6 Şubat anması için Samandağ’da vücut bulan “Geri Döneceğiz” İnisiyatifi beni düzenleyecekleri panele davet etmişti. Bu nazik davete hayır diyemezdim. Samandağ; kültürel dokusu, muhalif kimliği, sanatsever yapısı dolayısıyla ilgimi çok çeken bir ilçeydi. Ayrıca bu inisiyatif grubunun değerli ismi Bilgin Neşe öykü kitaplarımı okuyan, satır aralarına kadar değerlendirebilen gerçek bir edebiyatsever arkadaşımdı.
Ayna İskenderun Kültür Sanat Derneği üyeleri ve dernek dostlarımız beni yalnız bırakmadı. Bir minibüs tuttuk. Sahil yolundan Çevlik’e yol aldık. Yolun durumu fena sayılmazdı. Sağa sola düşmüş kayalar elbette tedirgin ediciydi. Kaya düşme olasılığı hâlâ yüksek. Ne var ki manzaranın muhteşemliği korkumuzu baskılıyor. Kale köyünden sonra hem Akdeniz’i hem Ortadoğu’yu hem de Afrika’yı hissedebiliyorsunuz, sanki sınırlar eriyor Kenan ülkesine doğru akıyorsunuz. Kel Dağ’ın tepesindeki kar, dedelerimizin yatarken başlarına geçirdikleri “tarbuş”a benziyor. Manzara minibüsteki her bireyi ayrı etkiliyor, her birey; gördüğü kayadan, tepeden, denizden, kuştan kendi hafıza göllerine dalarak çok kişisel anlamlar çıkarıyor. Bir vecd iklimi sarıyor minibüsü.

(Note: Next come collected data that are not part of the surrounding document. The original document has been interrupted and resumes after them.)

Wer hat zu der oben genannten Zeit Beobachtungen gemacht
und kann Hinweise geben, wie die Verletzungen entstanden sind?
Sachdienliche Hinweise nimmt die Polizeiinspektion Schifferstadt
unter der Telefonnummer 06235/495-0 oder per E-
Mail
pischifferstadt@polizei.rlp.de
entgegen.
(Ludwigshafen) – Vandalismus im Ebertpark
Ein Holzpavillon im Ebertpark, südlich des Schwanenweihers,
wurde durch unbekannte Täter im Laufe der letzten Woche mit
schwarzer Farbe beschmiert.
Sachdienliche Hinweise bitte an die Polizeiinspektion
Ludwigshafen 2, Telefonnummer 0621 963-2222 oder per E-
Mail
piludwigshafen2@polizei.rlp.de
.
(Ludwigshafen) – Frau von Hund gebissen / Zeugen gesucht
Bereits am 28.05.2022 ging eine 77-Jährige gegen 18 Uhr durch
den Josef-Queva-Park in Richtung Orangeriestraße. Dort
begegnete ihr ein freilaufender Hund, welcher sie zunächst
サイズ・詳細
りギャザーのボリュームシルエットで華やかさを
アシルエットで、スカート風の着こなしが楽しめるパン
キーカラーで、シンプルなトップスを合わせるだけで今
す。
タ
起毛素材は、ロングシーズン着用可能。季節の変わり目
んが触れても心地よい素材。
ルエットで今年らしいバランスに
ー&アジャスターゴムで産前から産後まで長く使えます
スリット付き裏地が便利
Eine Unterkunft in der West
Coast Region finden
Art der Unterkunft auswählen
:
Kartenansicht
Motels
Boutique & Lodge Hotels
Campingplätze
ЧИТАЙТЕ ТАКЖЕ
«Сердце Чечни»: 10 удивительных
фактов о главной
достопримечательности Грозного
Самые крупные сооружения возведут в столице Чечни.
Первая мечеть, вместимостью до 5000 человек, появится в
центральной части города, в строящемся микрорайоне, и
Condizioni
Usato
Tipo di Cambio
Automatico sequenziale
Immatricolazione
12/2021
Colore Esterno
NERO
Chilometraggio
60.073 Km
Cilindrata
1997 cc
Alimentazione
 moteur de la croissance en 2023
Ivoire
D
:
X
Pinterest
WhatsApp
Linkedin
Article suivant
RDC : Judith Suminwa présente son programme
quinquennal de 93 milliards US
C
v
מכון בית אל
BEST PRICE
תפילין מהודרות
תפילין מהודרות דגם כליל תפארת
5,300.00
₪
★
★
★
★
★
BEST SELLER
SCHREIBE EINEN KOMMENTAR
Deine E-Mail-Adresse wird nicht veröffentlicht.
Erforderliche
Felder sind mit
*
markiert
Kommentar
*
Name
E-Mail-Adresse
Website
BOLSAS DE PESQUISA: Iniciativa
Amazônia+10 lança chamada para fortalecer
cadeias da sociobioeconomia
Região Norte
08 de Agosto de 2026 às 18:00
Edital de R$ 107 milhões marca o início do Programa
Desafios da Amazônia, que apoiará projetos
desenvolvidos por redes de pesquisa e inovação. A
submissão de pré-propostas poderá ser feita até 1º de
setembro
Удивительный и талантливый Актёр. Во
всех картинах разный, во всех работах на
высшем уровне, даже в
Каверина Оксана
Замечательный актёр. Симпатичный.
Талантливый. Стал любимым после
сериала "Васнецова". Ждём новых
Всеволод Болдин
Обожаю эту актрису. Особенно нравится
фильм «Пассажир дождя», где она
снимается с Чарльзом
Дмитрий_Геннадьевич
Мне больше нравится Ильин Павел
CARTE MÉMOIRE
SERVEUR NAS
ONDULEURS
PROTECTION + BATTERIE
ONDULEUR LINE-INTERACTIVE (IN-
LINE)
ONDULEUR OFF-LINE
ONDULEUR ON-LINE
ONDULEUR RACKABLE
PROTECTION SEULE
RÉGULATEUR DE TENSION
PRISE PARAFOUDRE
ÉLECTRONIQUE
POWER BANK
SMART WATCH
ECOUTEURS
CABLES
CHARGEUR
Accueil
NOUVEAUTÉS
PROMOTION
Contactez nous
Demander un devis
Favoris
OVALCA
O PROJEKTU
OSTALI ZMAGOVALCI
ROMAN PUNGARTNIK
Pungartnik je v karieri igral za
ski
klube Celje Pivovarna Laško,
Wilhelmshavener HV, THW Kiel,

Samandağ’ın merkezi özellikle üçüncü depremde büyük yara almış. Ayakta duran yapı görmek zor. İş makineleri harıl harıl çalışıyor. Toz bulutu artık kanıksanmış. Yollar çukur çukur. Gözünüz kederin olağan manzaralarıyla bulanıklaşıyor, iç yolculuğunuz başlıyor. Yitiriş sözcüğü koca bir ensar çivisi gibi saplanıyor beyninize.
Belediyenin konferans salonu ilgili insanlarla dolu. Konuşmacı arkadaşlardan Edip Yeşil derneğimizin de kadim dostu. Diğer konuşmacı şair Mehmet Düşer, zarif üslubu ve hayranlık verici sesiyle dinleyenleri mest ediyor. Mehmet Düşer şiirlerini hem Arapça hem Türkçe yazıyor, coğrafyasının ve kültürünün önemli bir taşıyıcısı olmayı hedefliyor. İzleyiciler değerli sorular soruyorlar, her panelisti anlaşılmanın bahtiyarlığına eriştirecek sorularla ortam “iyi ki buradayım ve bu anı yaşıyorum” duygusu kazandırıyor biz konuşmacılara.
Yad etmenin bir kültürün öldüğünü kabul etmek anlamına geldiğini vurguluyorum ısrarla, önemli olanın birlikte yaşama kültürünü diri tutmak olduğunu yazdıklarımla örneklendiriyorum. İyi, güzel olanın yitip gitmemesi gerektiğini söylüyorum.
Dönüş yolunda sahilde salaş bir balık lokantasında kilolarca balık, karides, salata, şalgam, değişik mezeleri, döner ayran parasına tıka basa yediğimizi söylemeden geçemeyeceğim, değişik ikramları ise anlatmayacağım.
Gezi ve panel hepimize iyi geldi. Muhabbet insana insan olana. Hatay ayağa kalkacak, birbirimizle konuşur, paylaşır, dayanışırsak daha çabuk ayağa kalkacak.